Editions Albin Michel - 138 pagesorban.jpg

Quatrième de couv' : "Que pouvait-il me demander de plus ? L'inimaginable, il l'a pourtant imaginé. Il ne m'a pas dit : 'Je veux peindre ton sexe, les jambes ouvertes.' Non, ce fut dit différemment. Mais dit. Comment a-t-il osé ? Comment ai-je pu accepter ?" En 1866, Gustave Courbet peignait "L'origine du monde", oeuvre sulfureuse et teintée de mystère, longtemps tenue à l'abri des regards indiscrets. Christine Orban fait revivre sous sa plume Joanna Hifferman, modèle imaginaire de ce tableau unique, fruit d'une démarche artistique poussée à l'extrême et de la folie amoureuse d'un homme.
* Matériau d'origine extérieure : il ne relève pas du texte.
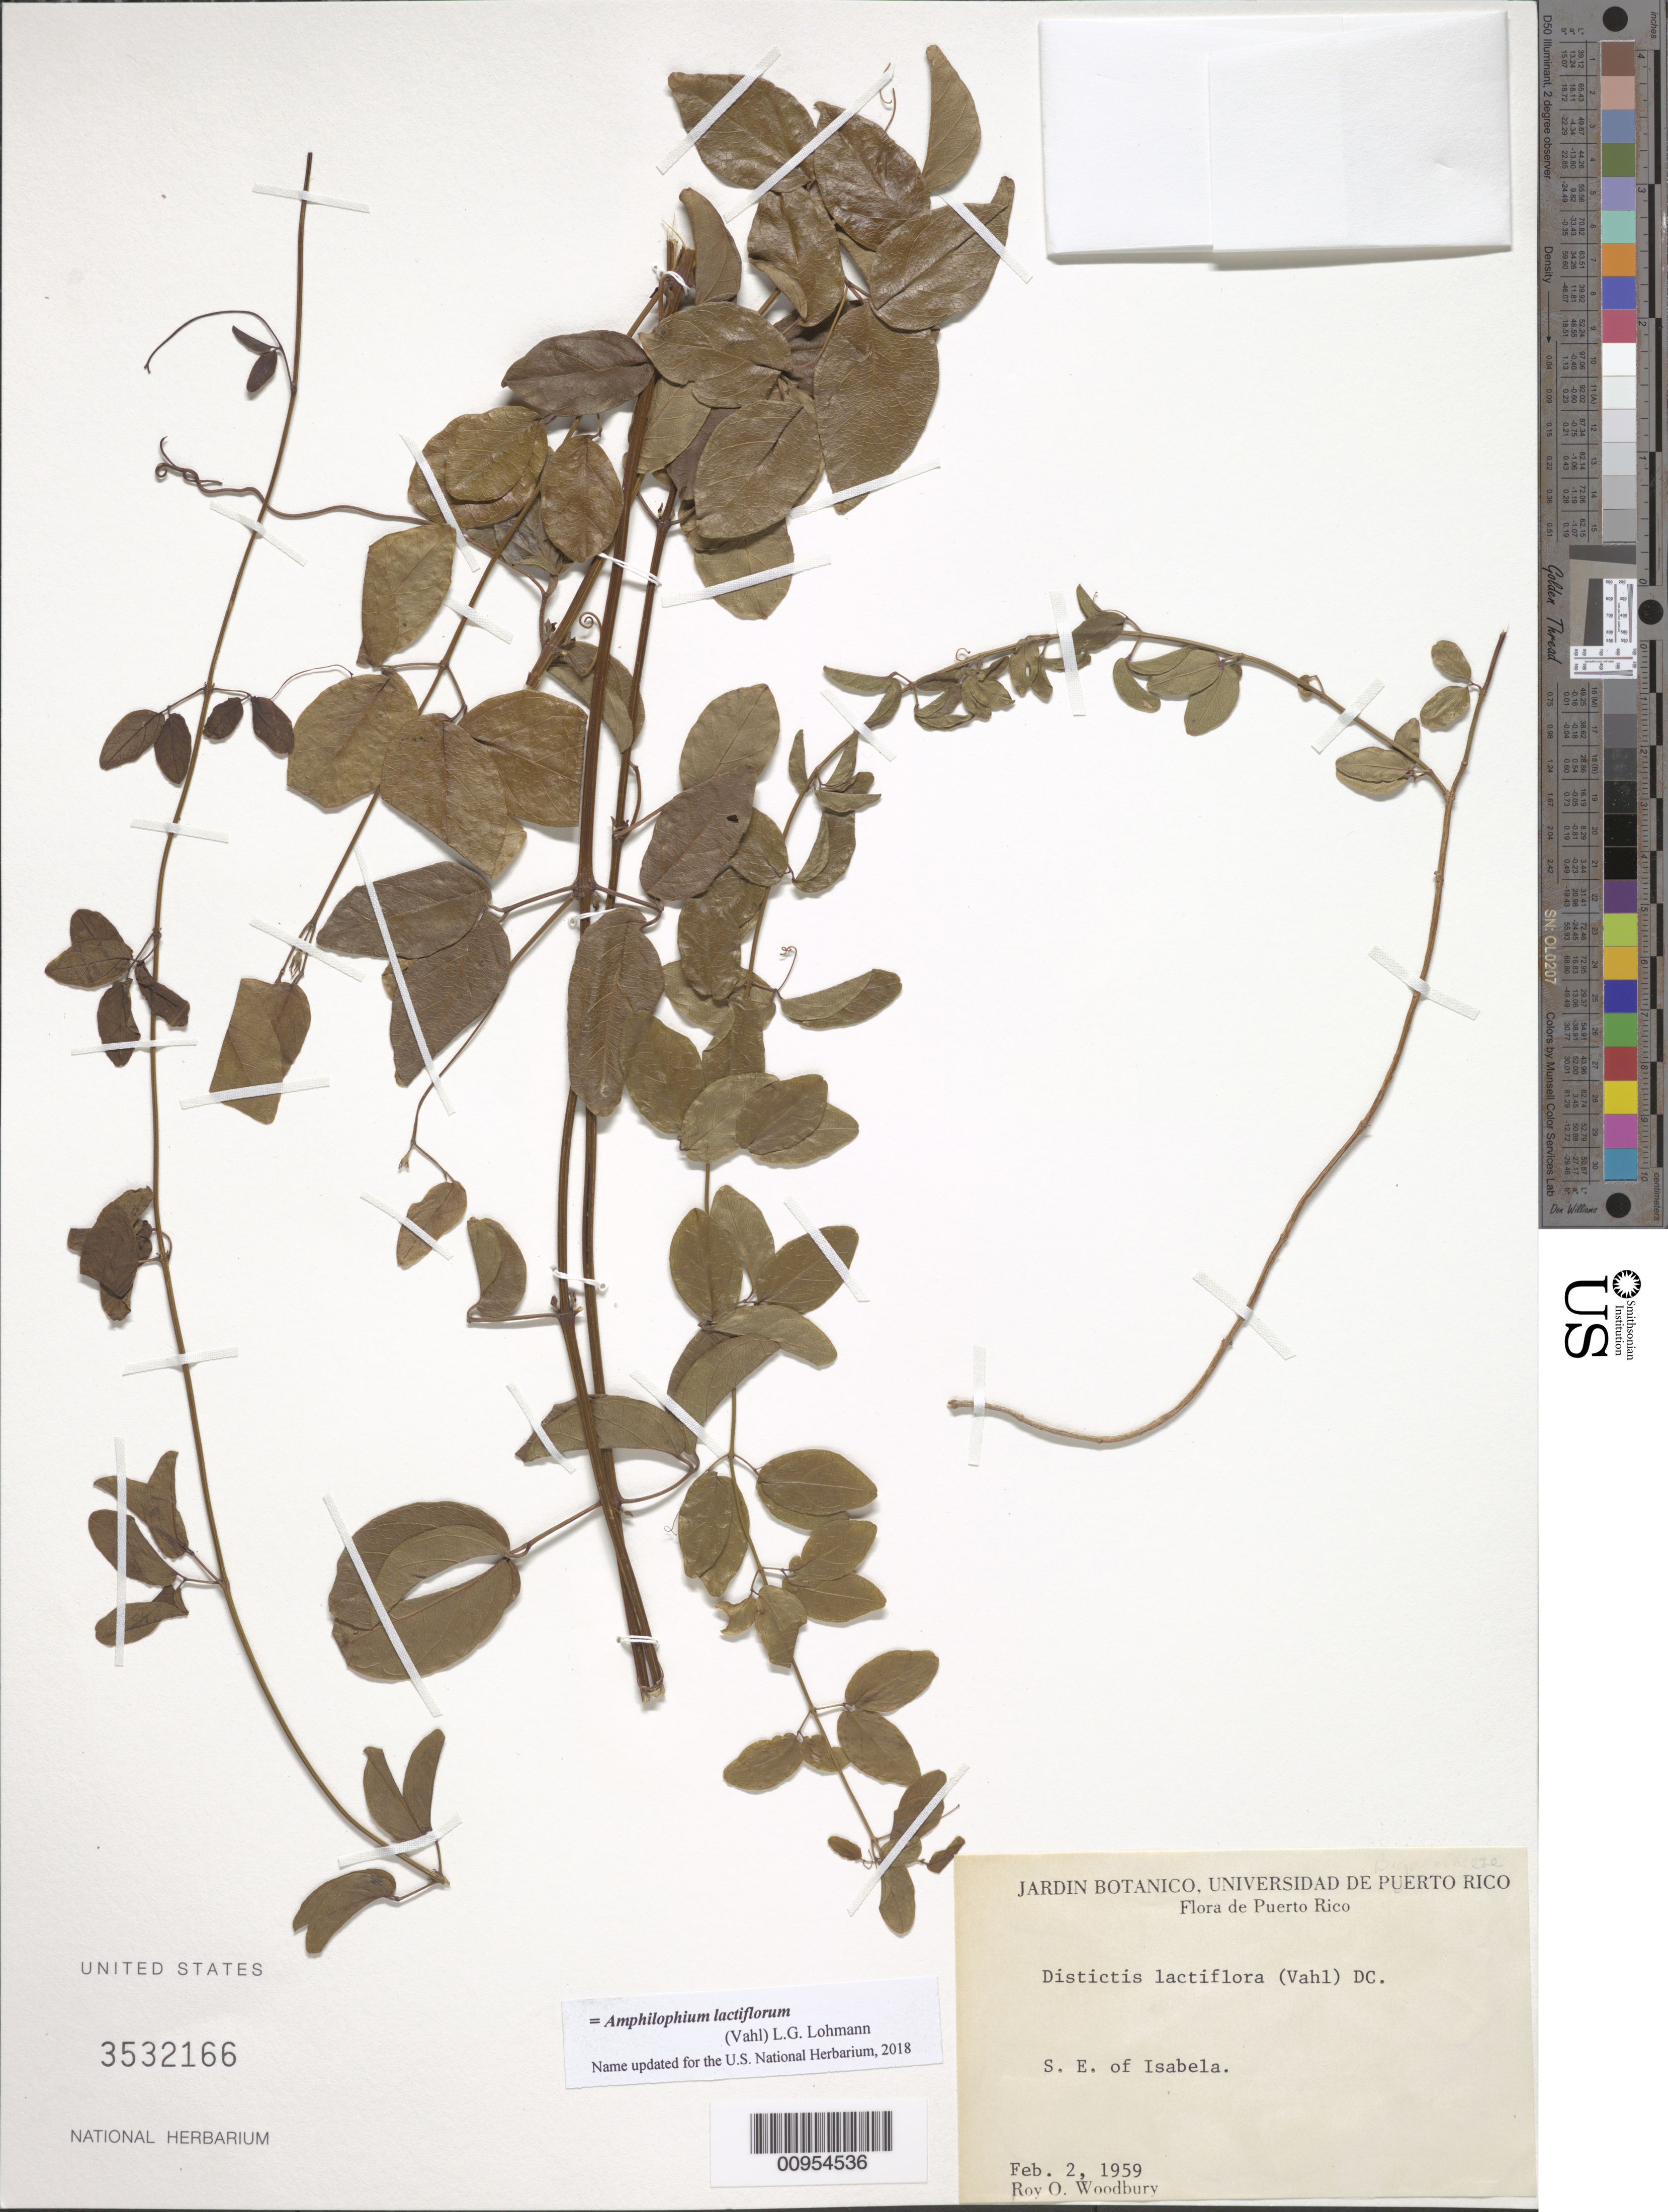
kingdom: Plantae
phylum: Tracheophyta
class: Magnoliopsida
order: Lamiales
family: Bignoniaceae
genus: Amphilophium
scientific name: Amphilophium lactiflorum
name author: (Vahl) L.G. Lohmann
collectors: R. O. Woodbury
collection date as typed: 02 Feb 1959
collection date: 1959-02-02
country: Puerto Rico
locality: Isabela, SE of.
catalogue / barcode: US 3532166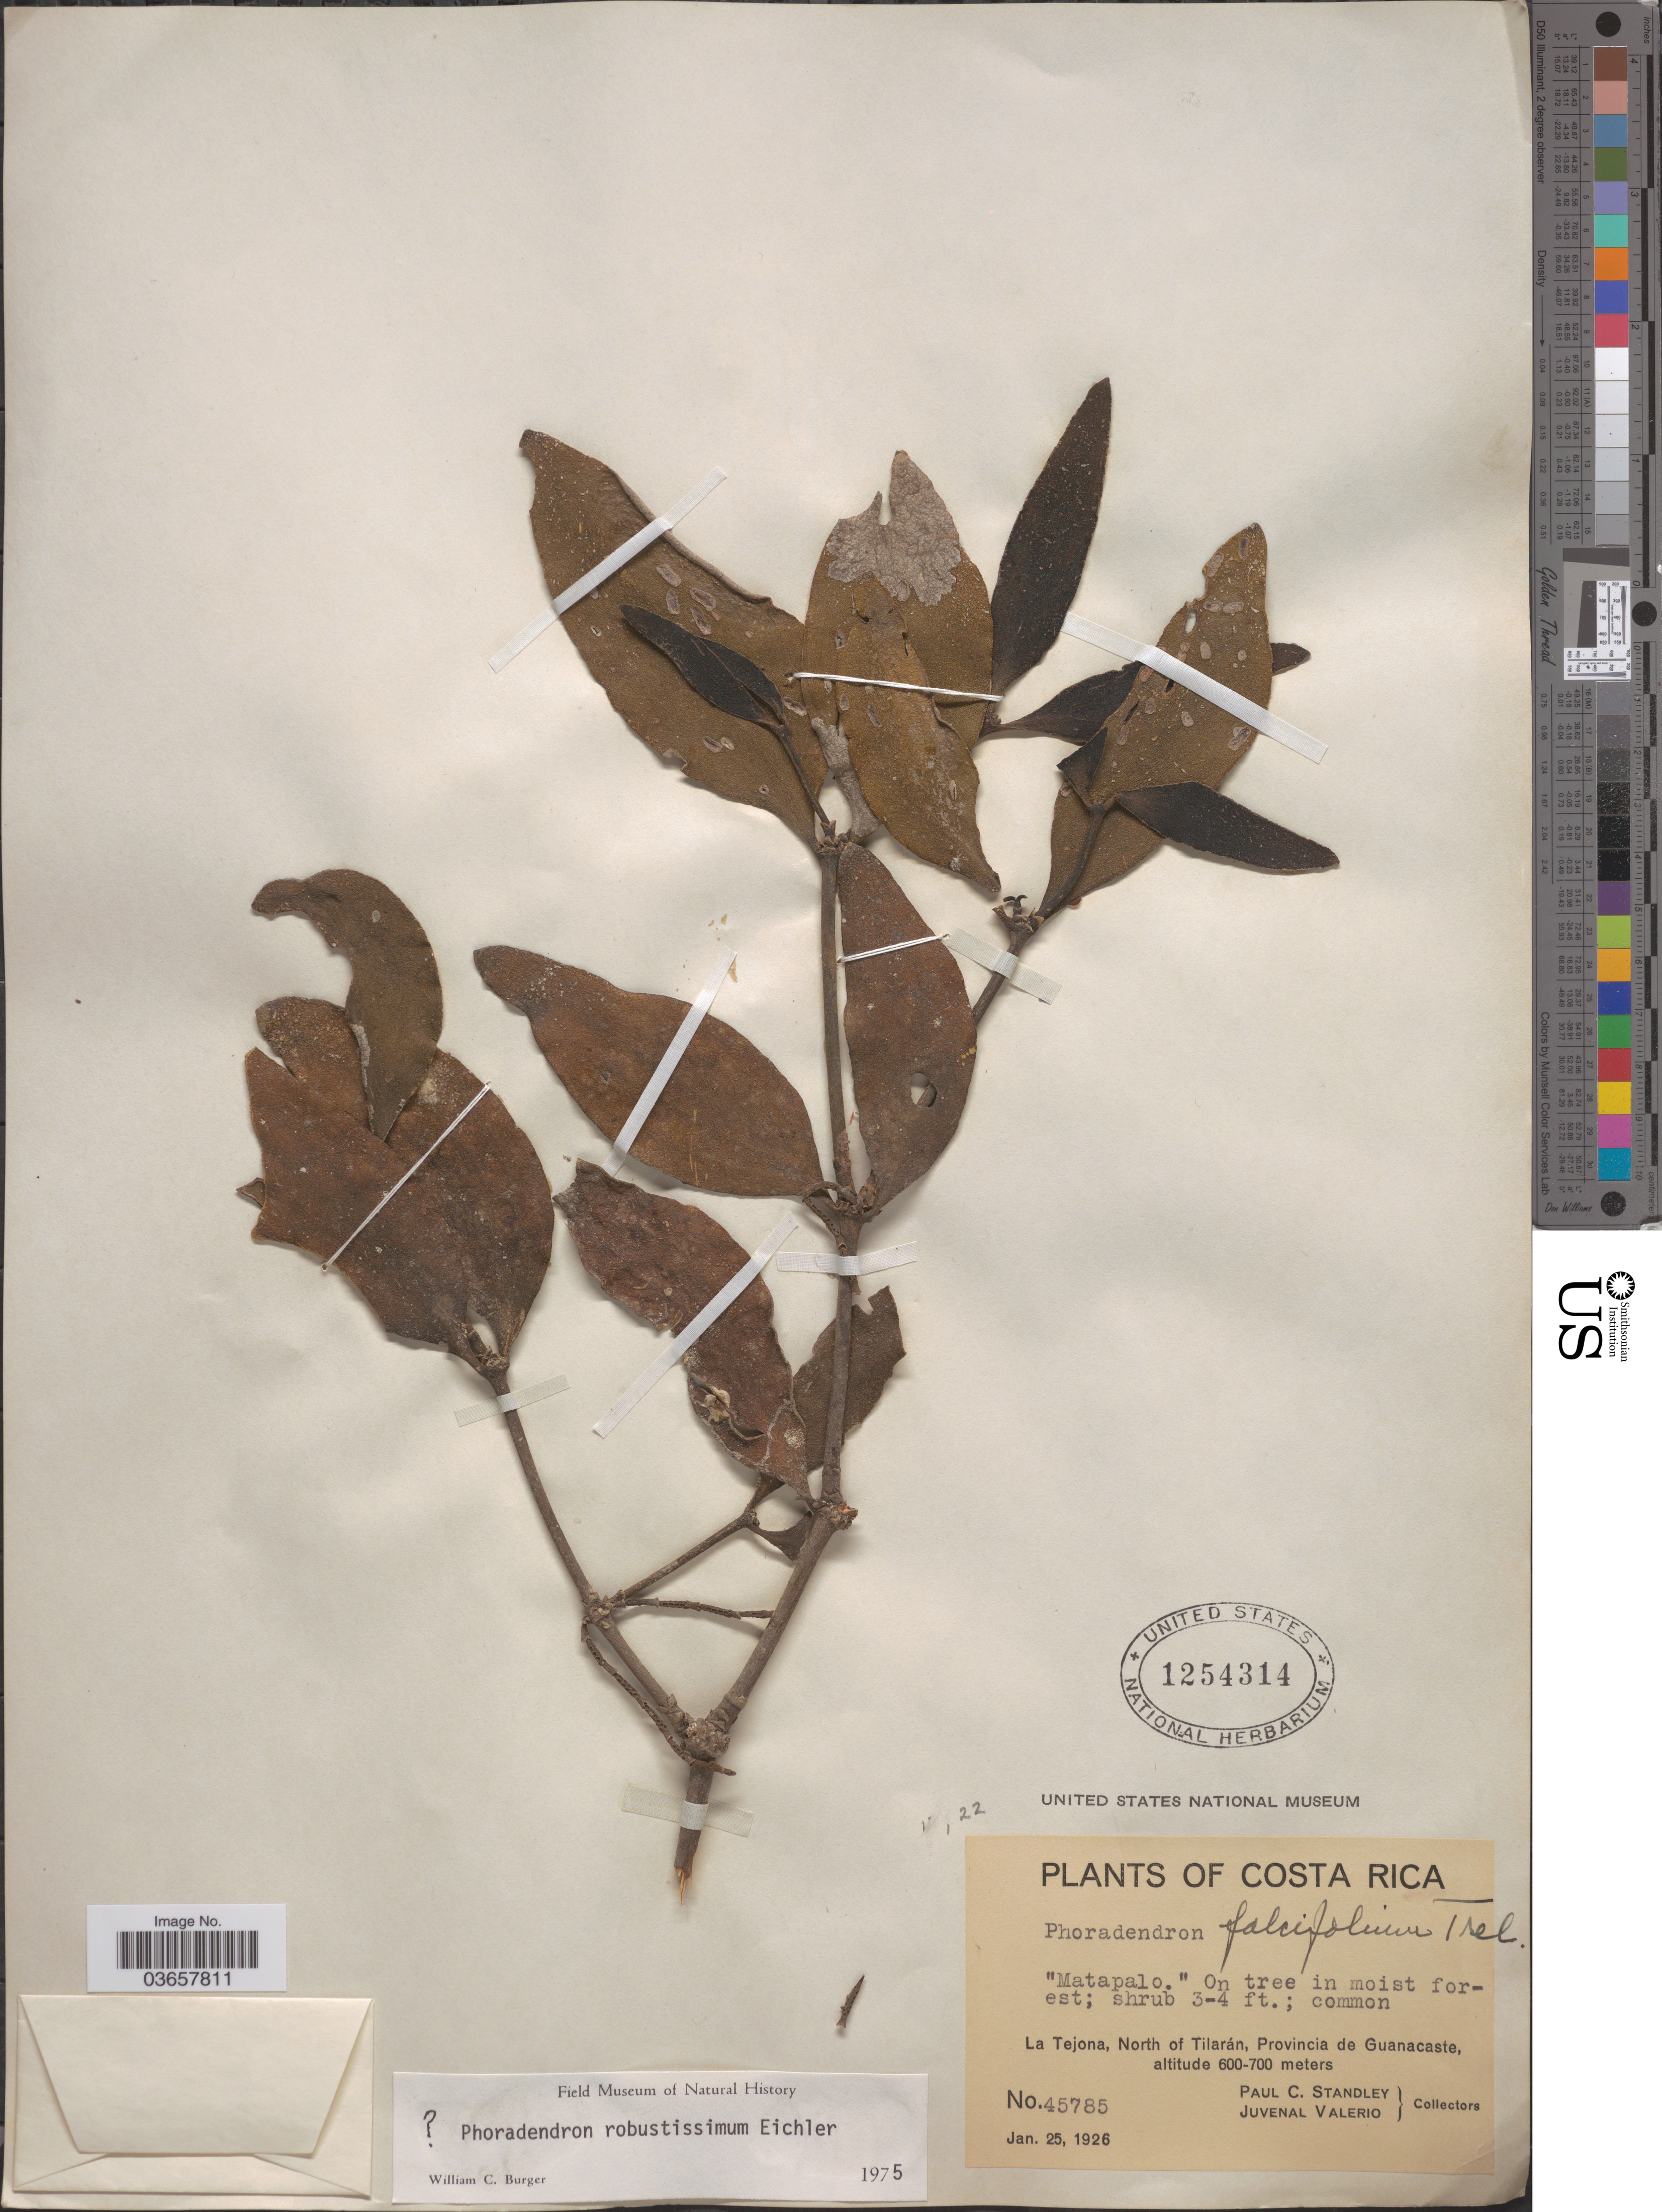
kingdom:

Après avoir livré son corps, c'est le trouble d'un choix que la femme vient exposer crûment. Que sont la honte et la pudeur face au génie ?

En novembre 2006, le voisinage de la Galerie Helenbek de Nice a fait interdire l'exposition en vitrine d'un tableau hommage à Gustave Courbet, représentant un sexe féminin. Les assauts de pudeur de la population niçoise face à cette oeuvre ont bien démontré que le temps, dont on dit qu'il efface les blessures, n'agit pas de même avec la pruderie, la pudibonderie des âmes puritaines. Je conseille vivement à ces retardataires d'un bon siècle dont l'esprit est le plus mal placé, tout autant qu'aux autres, la lecture de ce magnifique livre qui dépeint une fiction que je me plais à imaginer vraie, en véritable amoureuse de la passion et non de la pornographie.Le démon des mots Charlotte Sapin

Extraits :

La nuit tombait, je me suis éloignée de quelques pas vers la mer plate des fins de journée, un vent léger jouait avec ma robe et mes cheveux. Gustave m'a suivie et il est resté à mes côtés à regarder l'horizon comme moi. Après un long silence, il m'a dit : "Je vais vous aimer." Et il est reparti près du feu.
L'Origine de monde est-elle née, dans son esprit, ce soir-là ?

Il m'a laissée seule avec ces mots ; à moi de décider l'usage que je voulais en faire. A moi de savoir si je voulais être aimée par lui ou pas.

L'amour m'effraie. On monte très haut dans le ciel et on n'est jamais sûr de rien, juste de la chute. J'avais donné ma candeur, mes rêves à un homme qui n'en avait rien fait. Je pensais être guérie, et pourtant les paroles de Gustave m'ont troublée. Cette simple promesse d'amour dénotait une singulière connaissance de soi et de son propre génie.
Je pensai que seul Dieu, en nous plaçant ce soir-là sur une plage, l'un en face de l'autre, savait la suite de l'histoire : j'étais naïve. Courbet avait choisi sa proie. Il n'était pas près de la lâcher. Il avait trouvé le modèle dont il rêvait pour faire reculer les bornes de son art. L'évidence pour cet homme rustre et profond n'était pour moi encore qu'un motif d'étourdissement.

...

Dans l'intimité de l'amour, cette vérité fugace, je peux montrer, donner beaucoup de moi, mais aucun homme ne m'avait demandé encore d'être la figure peinte, le symbole désigné et fixé à jamais de cet abandon.

L'amour charnel c'est un souffle de vie sans postérité.

J'étais prête à offrir mes jambes ouvertes sur un sofa à Gustave, pas à Courbet.